Time Sweep / Tiempo muerto (dir. Victor Postiglione, 2016) – After the death of his wife Julia, Franco finds a dangerous way to bring her back.
An understated and evocative drama, on life after death in more ways than one.
Franco (Guillermo Pfening) has just lost his wife Julia (Maria Nela Sinisterra) to a sudden accident. The heartbroken widower will do anything to bring her back. In Julia’s diary, he finds an unorthodox way in the mysterious phenomenon, “tiempo muerto”. Known as a dead moment, this is when he gets to meet his love for the last time – in a memory of the past.
From Argentinian director Victor Postiglione, Tiempo muerto is a lean and well-paced independent drama with minimal excess. Sans the usual time travel theatrics, the taut thriller relies in verism and leaves fantasy to the fringes. The result is a character-driven dramatic core, veracity cemented by brilliant central performances.

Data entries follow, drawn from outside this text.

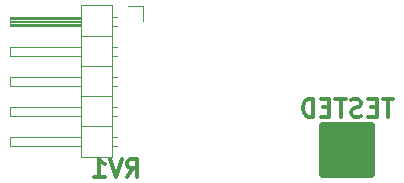
<source format=gbr>
G04 #@! TF.GenerationSoftware,KiCad,Pcbnew,(5.1.5)-3*
G04 #@! TF.CreationDate,2021-08-20T18:11:20-04:00*
G04 #@! TF.ProjectId,AudioAmp380,41756469-6f41-46d7-9033-38302e6b6963,1*
G04 #@! TF.SameCoordinates,Original*
G04 #@! TF.FileFunction,Legend,Bot*
G04 #@! TF.FilePolarity,Positive*
%FSLAX46Y46*%
G04 Gerber Fmt 4.6, Leading zero omitted, Abs format (unit mm)*
G04 Created by KiCad (PCBNEW (5.1.5)-3) date 2021-08-20 18:11:20*
%MOMM*%
%LPD*%
G04 APERTURE LIST*
%ADD10C,0.120000*%
%ADD11C,0.650000*%
%ADD12C,0.304800*%
G04 APERTURE END LIST*
D10*
X59640000Y-76406400D02*
X59640000Y-79006400D01*
X59640000Y-79006400D02*
X57020000Y-79006400D01*
X57020000Y-79006400D02*
X57020000Y-76406400D01*
X57020000Y-76406400D02*
X59640000Y-76406400D01*
X57020000Y-77356400D02*
X57020000Y-78116400D01*
X57020000Y-78116400D02*
X51020000Y-78116400D01*
X51020000Y-78116400D02*
X51020000Y-77356400D01*
X51020000Y-77356400D02*
X57020000Y-77356400D01*
X60070000Y-77356400D02*
X59640000Y-77356400D01*
X60070000Y-78116400D02*
X59640000Y-78116400D01*
X57020000Y-77476400D02*
X51020000Y-77476400D01*
X57020000Y-77596400D02*
X51020000Y-77596400D01*
X57020000Y-77716400D02*
X51020000Y-77716400D01*
X57020000Y-77836400D02*
X51020000Y-77836400D01*
X57020000Y-77956400D02*
X51020000Y-77956400D01*
X57020000Y-78076400D02*
X51020000Y-78076400D01*
X59640000Y-79006400D02*
X59640000Y-81546400D01*
X59640000Y-81546400D02*
X57020000Y-81546400D01*
X57020000Y-81546400D02*
X57020000Y-79006400D01*
X57020000Y-79006400D02*
X59640000Y-79006400D01*
X57020000Y-79896400D02*
X57020000Y-80656400D01*
X57020000Y-80656400D02*
X51020000Y-80656400D01*
X51020000Y-80656400D02*
X51020000Y-79896400D01*
X51020000Y-79896400D02*
X57020000Y-79896400D01*
X60070000Y-79896400D02*
X59640000Y-79896400D01*
X60070000Y-80656400D02*
X59640000Y-80656400D01*
X59640000Y-81546400D02*
X59640000Y-84086400D01*
X59640000Y-84086400D02*
X57020000Y-84086400D01*
X57020000Y-84086400D02*
X57020000Y-81546400D01*
X57020000Y-81546400D02*
X59640000Y-81546400D01*
X57020000Y-82436400D02*
X57020000Y-83196400D01*
X57020000Y-83196400D02*
X51020000Y-83196400D01*
X51020000Y-83196400D02*
X51020000Y-82436400D01*
X51020000Y-82436400D02*
X57020000Y-82436400D01*
X60070000Y-82436400D02*
X59640000Y-82436400D01*
X60070000Y-83196400D02*
X59640000Y-83196400D01*
X59640000Y-84086400D02*
X59640000Y-86626400D01*
X59640000Y-86626400D02*
X57020000Y-86626400D01*
X57020000Y-86626400D02*
X57020000Y-84086400D01*
X57020000Y-84086400D02*
X59640000Y-84086400D01*
X57020000Y-84976400D02*
X57020000Y-85736400D01*
X57020000Y-85736400D02*
X51020000Y-85736400D01*
X51020000Y-85736400D02*
X51020000Y-84976400D01*
X51020000Y-84976400D02*
X57020000Y-84976400D01*
X60070000Y-84976400D02*
X59640000Y-84976400D01*
X60070000Y-85736400D02*
X59640000Y-85736400D01*
X59640000Y-86626400D02*
X59640000Y-89226400D01*
X59640000Y-89226400D02*
X57020000Y-89226400D01*
X57020000Y-89226400D02*
X57020000Y-86626400D01*
X57020000Y-86626400D02*
X59640000Y-86626400D01*
X57020000Y-87516400D02*
X57020000Y-88276400D01*
X57020000Y-88276400D02*
X51020000Y-88276400D01*
X51020000Y-88276400D02*
X51020000Y-87516400D01*
X51020000Y-87516400D02*
X57020000Y-87516400D01*
X60070000Y-87516400D02*
X59640000Y-87516400D01*
X60070000Y-88276400D02*
X59640000Y-88276400D01*
X62250000Y-77736400D02*
X62250000Y-76466400D01*
X62250000Y-76466400D02*
X60980000Y-76466400D01*
D11*
X77522000Y-86658400D02*
X81522000Y-86658400D01*
X81522000Y-86658400D02*
X81522000Y-90658400D01*
X81522000Y-90658400D02*
X77522000Y-90658400D01*
X77522000Y-90658400D02*
X77522000Y-86658400D01*
X77522000Y-86658400D02*
X77522000Y-87158400D01*
X77522000Y-87158400D02*
X81522000Y-87158400D01*
X81522000Y-87158400D02*
X81522000Y-87658400D01*
X81522000Y-87658400D02*
X77522000Y-87658400D01*
X77522000Y-87658400D02*
X77522000Y-88158400D01*
X77522000Y-88158400D02*
X81522000Y-88158400D01*
X81522000Y-88158400D02*
X81522000Y-88658400D01*
X81522000Y-88658400D02*
X77522000Y-88658400D01*
X77522000Y-88658400D02*
X77522000Y-89158400D01*
X77522000Y-89158400D02*
X81022000Y-89158400D01*
X81022000Y-89158400D02*
X81522000Y-89158400D01*
X81522000Y-89158400D02*
X81522000Y-89658400D01*
X81522000Y-89658400D02*
X77522000Y-89658400D01*
X77522000Y-89658400D02*
X77522000Y-90158400D01*
X77522000Y-90158400D02*
X81522000Y-90158400D01*
D12*
X60887142Y-90925828D02*
X61395142Y-90200114D01*
X61758000Y-90925828D02*
X61758000Y-89401828D01*
X61177428Y-89401828D01*
X61032285Y-89474400D01*
X60959714Y-89546971D01*
X60887142Y-89692114D01*
X60887142Y-89909828D01*
X60959714Y-90054971D01*
X61032285Y-90127542D01*
X61177428Y-90200114D01*
X61758000Y-90200114D01*
X60451714Y-89401828D02*
X59943714Y-90925828D01*
X59435714Y-89401828D01*
X58129428Y-90925828D02*
X59000285Y-90925828D01*
X58564857Y-90925828D02*
X58564857Y-89401828D01*
X58710000Y-89619542D01*
X58855142Y-89764685D01*
X59000285Y-89837257D01*
X83404571Y-84323828D02*
X82533714Y-84323828D01*
X82969142Y-85847828D02*
X82969142Y-84323828D01*
X82025714Y-85049542D02*
X81517714Y-85049542D01*
X81300000Y-85847828D02*
X82025714Y-85847828D01*
X82025714Y-84323828D01*
X81300000Y-84323828D01*
X80719428Y-85775257D02*
X80501714Y-85847828D01*
X80138857Y-85847828D01*
X79993714Y-85775257D01*
X79921142Y-85702685D01*
X79848571Y-85557542D01*
X79848571Y-85412400D01*
X79921142Y-85267257D01*
X79993714Y-85194685D01*
X80138857Y-85122114D01*
X80429142Y-85049542D01*
X80574285Y-84976971D01*
X80646857Y-84904400D01*
X80719428Y-84759257D01*
X80719428Y-84614114D01*
X80646857Y-84468971D01*
X80574285Y-84396400D01*
X80429142Y-84323828D01*
X80066285Y-84323828D01*
X79848571Y-84396400D01*
X79413142Y-84323828D02*
X78542285Y-84323828D01*
X78977714Y-85847828D02*
X78977714Y-84323828D01*
X78034285Y-85049542D02*
X77526285Y-85049542D01*
X77308571Y-85847828D02*
X78034285Y-85847828D01*
X78034285Y-84323828D01*
X77308571Y-84323828D01*
X76655428Y-85847828D02*
X76655428Y-84323828D01*
X76292571Y-84323828D01*
X76074857Y-84396400D01*
X75929714Y-84541542D01*
X75857142Y-84686685D01*
X75784571Y-84976971D01*
X75784571Y-85194685D01*
X75857142Y-85484971D01*
X75929714Y-85630114D01*
X76074857Y-85775257D01*
X76292571Y-85847828D01*
X76655428Y-85847828D01*
M02*

</source>
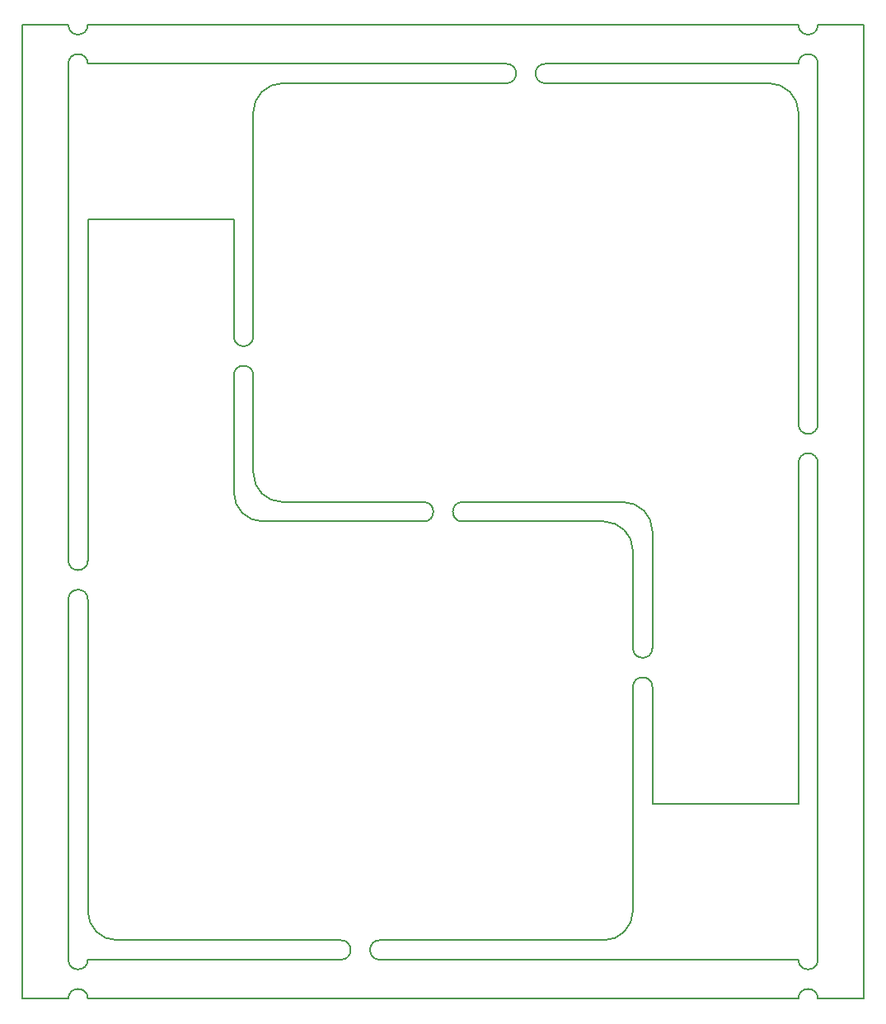
<source format=gbr>
%TF.GenerationSoftware,KiCad,Pcbnew,8.0.1*%
%TF.CreationDate,2024-04-19T12:23:10+07:00*%
%TF.ProjectId,AC_controller_print,41435f63-6f6e-4747-926f-6c6c65725f70,v3.0*%
%TF.SameCoordinates,Original*%
%TF.FileFunction,Profile,NP*%
%FSLAX46Y46*%
G04 Gerber Fmt 4.6, Leading zero omitted, Abs format (unit mm)*
G04 Created by KiCad (PCBNEW 8.0.1) date 2024-04-19 12:23:10*
%MOMM*%
%LPD*%
G01*
G04 APERTURE LIST*
%TA.AperFunction,Profile*%
%ADD10C,0.200000*%
%TD*%
G04 APERTURE END LIST*
D10*
X113090000Y-47590000D02*
X90090000Y-47590000D01*
X117090000Y-47590000D02*
X140090000Y-47590000D01*
X108590000Y-90590000D02*
X125090000Y-90590000D01*
X90090000Y-90590000D02*
X104590000Y-90590000D01*
X87090000Y-50590000D02*
X87090000Y-73590000D01*
X85090000Y-77590000D02*
X85090000Y-89590000D01*
X85090000Y-61590000D02*
X85090000Y-73590000D01*
X88090000Y-92590000D02*
X104590000Y-92590000D01*
X123090000Y-92590000D02*
X108590000Y-92590000D01*
X126090000Y-109590000D02*
X126090000Y-132590000D01*
X126090000Y-95590000D02*
X126090000Y-105590000D01*
X100090000Y-135590000D02*
X123090000Y-135590000D01*
X73090000Y-135590000D02*
X96090000Y-135590000D01*
X70090000Y-96590000D02*
X70090000Y-61590000D01*
X70090000Y-100590000D02*
X70090000Y-132590000D01*
X68090000Y-100590000D02*
G75*
G02*
X70090000Y-100590000I1000000J0D01*
G01*
X70090000Y-96590000D02*
G75*
G02*
X68090000Y-96590000I-1000000J0D01*
G01*
X125090000Y-90590000D02*
G75*
G02*
X128090000Y-93590000I0J-3000000D01*
G01*
X143090000Y-121590000D02*
X128090000Y-121590000D01*
X90090000Y-90590000D02*
G75*
G02*
X87090000Y-87590000I10J3000010D01*
G01*
X87090000Y-50590000D02*
G75*
G02*
X90090000Y-47590000I2999998J2D01*
G01*
X140090000Y-47590000D02*
G75*
G02*
X143090000Y-50590000I4J-2999996D01*
G01*
X88090000Y-92590000D02*
G75*
G02*
X85090000Y-89590000I0J3000000D01*
G01*
X70090000Y-61590000D02*
X85090000Y-61590000D01*
X123090000Y-92590000D02*
G75*
G02*
X126090000Y-95590000I-10J-3000010D01*
G01*
X126090000Y-132590000D02*
G75*
G02*
X123090000Y-135590000I-2999998J-2D01*
G01*
X73090000Y-135590000D02*
G75*
G02*
X70090000Y-132590000I-4J2999996D01*
G01*
X70090000Y-137590000D02*
G75*
G02*
X68090000Y-137590000I-1000000J0D01*
G01*
X128090000Y-105590000D02*
G75*
G02*
X126090000Y-105590000I-1000000J0D01*
G01*
X68090000Y-141590000D02*
X63340000Y-141590000D01*
X145090000Y-137590000D02*
X145090000Y-86590000D01*
X143090000Y-121590000D02*
X143090000Y-86590000D01*
X128090000Y-121590000D02*
X128090000Y-109590000D01*
X117090000Y-47590000D02*
G75*
G02*
X117090000Y-45590000I0J1000000D01*
G01*
X68090000Y-45590000D02*
G75*
G02*
X70090000Y-45590000I1000000J0D01*
G01*
X100090000Y-137590000D02*
X143090000Y-137590000D01*
X87090000Y-77590000D02*
X87090000Y-87590000D01*
X85090000Y-77590000D02*
G75*
G02*
X87090000Y-77590000I1000000J0D01*
G01*
X143090000Y-141590000D02*
G75*
G02*
X145090000Y-141590000I1000000J0D01*
G01*
X68090000Y-45590000D02*
X68090000Y-96590000D01*
X70090000Y-45590000D02*
X113090000Y-45590000D01*
X68090000Y-137590000D02*
X68090000Y-100590000D01*
X149840000Y-141590000D02*
X145090000Y-141590000D01*
X145090000Y-41590000D02*
G75*
G02*
X143090000Y-41590000I-1000000J0D01*
G01*
X117090000Y-45590000D02*
X143090000Y-45590000D01*
X143090000Y-50590000D02*
X143090000Y-82590000D01*
X70090000Y-141590000D02*
X143090000Y-141590000D01*
X96090000Y-135590000D02*
G75*
G02*
X96090000Y-137590000I0J-1000000D01*
G01*
X143090000Y-86590000D02*
G75*
G02*
X145090000Y-86590000I1000000J0D01*
G01*
X108590000Y-92590000D02*
G75*
G02*
X108590000Y-90590000I0J1000000D01*
G01*
X70090000Y-137590000D02*
X96090000Y-137590000D01*
X128090000Y-105590000D02*
X128090000Y-93590000D01*
X68090000Y-141590000D02*
G75*
G02*
X70090000Y-141590000I1000000J0D01*
G01*
X143090000Y-45590000D02*
G75*
G02*
X145090000Y-45590000I1000000J0D01*
G01*
X100090000Y-137590000D02*
G75*
G02*
X100090000Y-135590000I0J1000000D01*
G01*
X63340000Y-41590000D02*
X63340000Y-141590000D01*
X70090000Y-41590000D02*
G75*
G02*
X68090000Y-41590000I-1000000J0D01*
G01*
X68090000Y-41590000D02*
X63340000Y-41590000D01*
X87090000Y-73590000D02*
G75*
G02*
X85090000Y-73590000I-1000000J0D01*
G01*
X145090000Y-82590000D02*
X145090000Y-45590000D01*
X145090000Y-137590000D02*
G75*
G02*
X143090000Y-137590000I-1000000J0D01*
G01*
X145090000Y-82590000D02*
G75*
G02*
X143090000Y-82590000I-1000000J0D01*
G01*
X149840000Y-41590000D02*
X149840000Y-141590000D01*
X113090000Y-45590000D02*
G75*
G02*
X113090000Y-47590000I0J-1000000D01*
G01*
X104590000Y-90590000D02*
G75*
G02*
X104590000Y-92590000I0J-1000000D01*
G01*
X149840000Y-41590000D02*
X145090000Y-41590000D01*
X70090000Y-41590000D02*
X143090000Y-41590000D01*
X126090000Y-109590000D02*
G75*
G02*
X128090000Y-109590000I1000000J0D01*
G01*
M02*

</source>
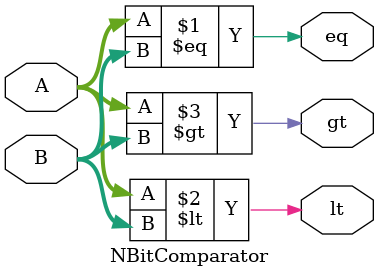
<source format=v>
 module NBitComparator #(parameter N=4) (
  input [N-1:0] A,
  input [N-1:0] B,
  output eq,
  output lt,
  output gt
);
  assign eq = (A == B);
  assign lt = (A < B);
  assign gt = (A > B);
endmodule
</source>
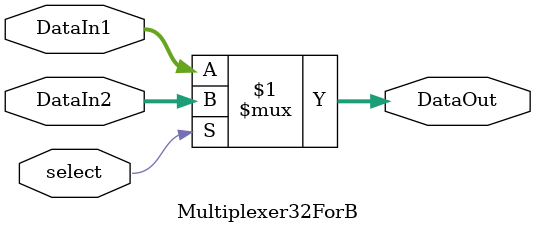
<source format=v>
`timescale 1ns / 1ps


module Multiplexer32ForB(
    input select,
    input [31:0]DataIn1,
    input [31:0]DataIn2,
    output [31:0]DataOut
    );
    
    assign DataOut = select ? DataIn2 : DataIn1;
endmodule
</source>
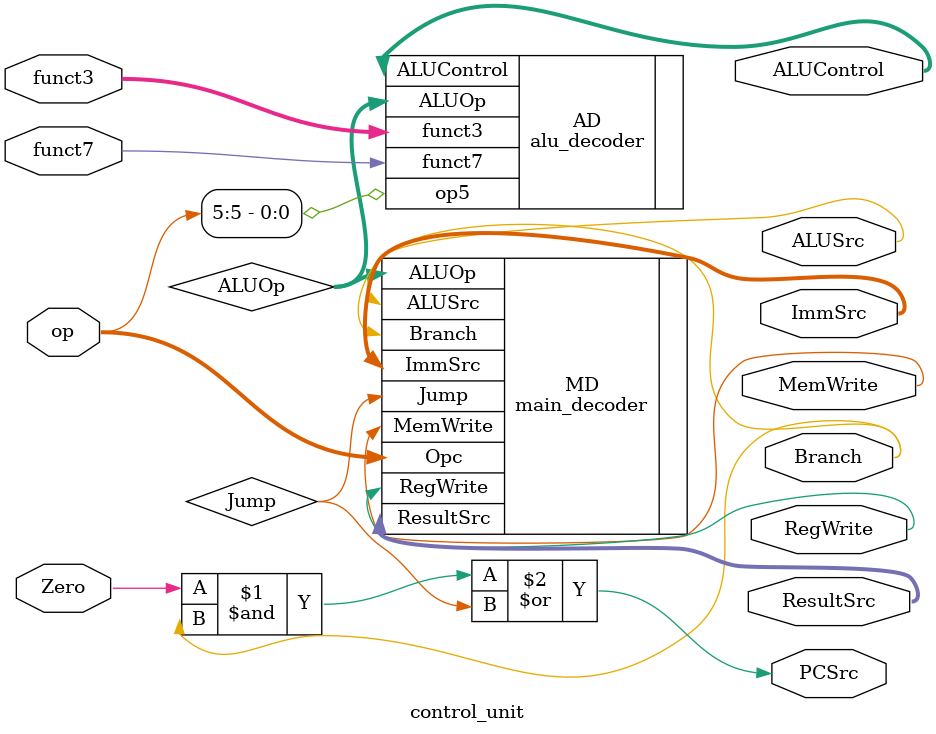
<source format=v>
`timescale 1ns / 1ps

module control_unit(
    input Zero, funct7,
    input [2:0] funct3,
    input [6:0] op,
    output [1:0] ResultSrc,
    output [2:0] ALUControl, ImmSrc,
    output PCSrc, ALUSrc, MemWrite, RegWrite, Branch
    );

wire [1:0] ALUOp;
wire Jump;


main_decoder MD(
    .Opc(op),
    .Jump(Jump),
    .Branch(Branch),
    .ResultSrc(ResultSrc),
    .ImmSrc(ImmSrc),
    .MemWrite(MemWrite),
    .ALUSrc(ALUSrc),
    .RegWrite(RegWrite),
    .ALUOp(ALUOp)
);

assign PCSrc = (Zero & Branch) | Jump;

alu_decoder AD(
    .funct7(funct7),
    .op5(op[5]),
    .funct3(funct3),
    .ALUOp(ALUOp),
    .ALUControl(ALUControl)
    );

endmodule


</source>
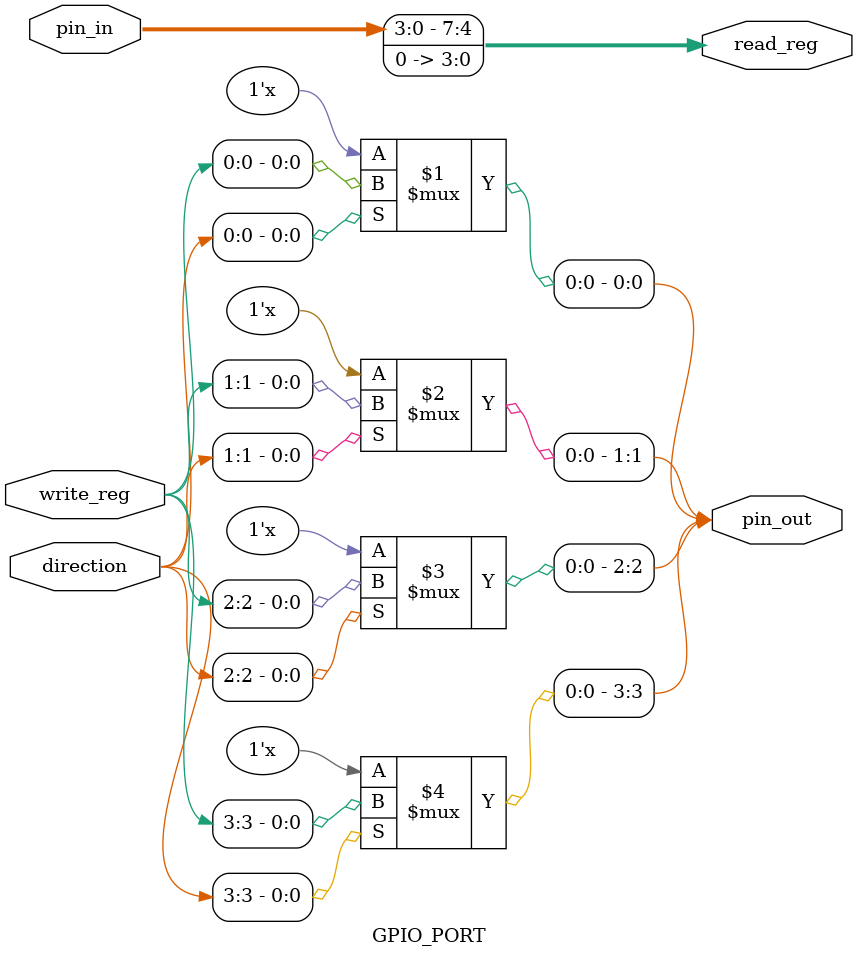
<source format=v>
`timescale 1ns / 1ps



module GPIO_PORT(
    
    input [7:0] direction,
    
    input [7:0] write_reg,      
    (* keep *)output [7:0] read_reg,
    
    input [3:0] pin_in,
    output [3:0] pin_out
    //antes estava inout, mas ao sintetizar dava problemas
    
);    
    
    assign pin_out[0] = direction[0] ? write_reg[0] : 1'bz;
    assign pin_out[1] = direction[1] ? write_reg[1] : 1'bz;
    assign pin_out[2] = direction[2] ? write_reg[2] : 1'bz;
    assign pin_out[3] = direction[3] ? write_reg[3] : 1'bz;
    //assign pin[4] = direction[4] ? write_reg[4] : 1'bz;
    //assign pin[5] = direction[5] ? write_reg[5] : 1'bz;
    //assign pin[6] = direction[6] ? write_reg[6] : 1'bz;
    //assign pin[7] = direction[7] ? write_reg[7] : 1'bz;
    
    
    assign read_reg = {pin_in, 4'b0};
endmodule


</source>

Guillermo Pfening is the spark of the film, with his heartrending portrayal of Franco’s gradual downward spiral. This credibility is in part due to the brilliant chemistry he shares with Maria Nela Sinisterra, who makes it easy to feel his grief of sudden loss. Franco’s palpable despair easily ropes the audience into rooting for his restless quest, towards the promised reunion with his late wife.
Ambiguity behind Julia’s work mentor Luis Ayala (Luis Luque) adds intrigue to the deepening mystery of the astral plane – in the secret he clearly holds. The eventual revelation of his fib falls flat, yet the suspenseful lead-up of uncertainty remains riveting.
For a film so deeply rooted in realism, some may call it risk-averse. But this understated story brings across the common sentiments of those who have ever lost someone abruptly: There is always that hope for a second chance to end things right, as if we forget that life after death should be that of the bereaved, not the dead.
Stepping away from recent action-oriented time loops (ARQ, Project Almanac), Tiempo muerto‘s humanistic take comes as a breath of fresh air. It is just as well that metaphysics comes second, even if I do love temporal paradoxes in fiction. Heartfelt storytelling is what comes up top for this genre film, a quiet reminder that beckons us to move forward from the prison of our haunted pasts.
Tiempo Muerto is available on Netflix.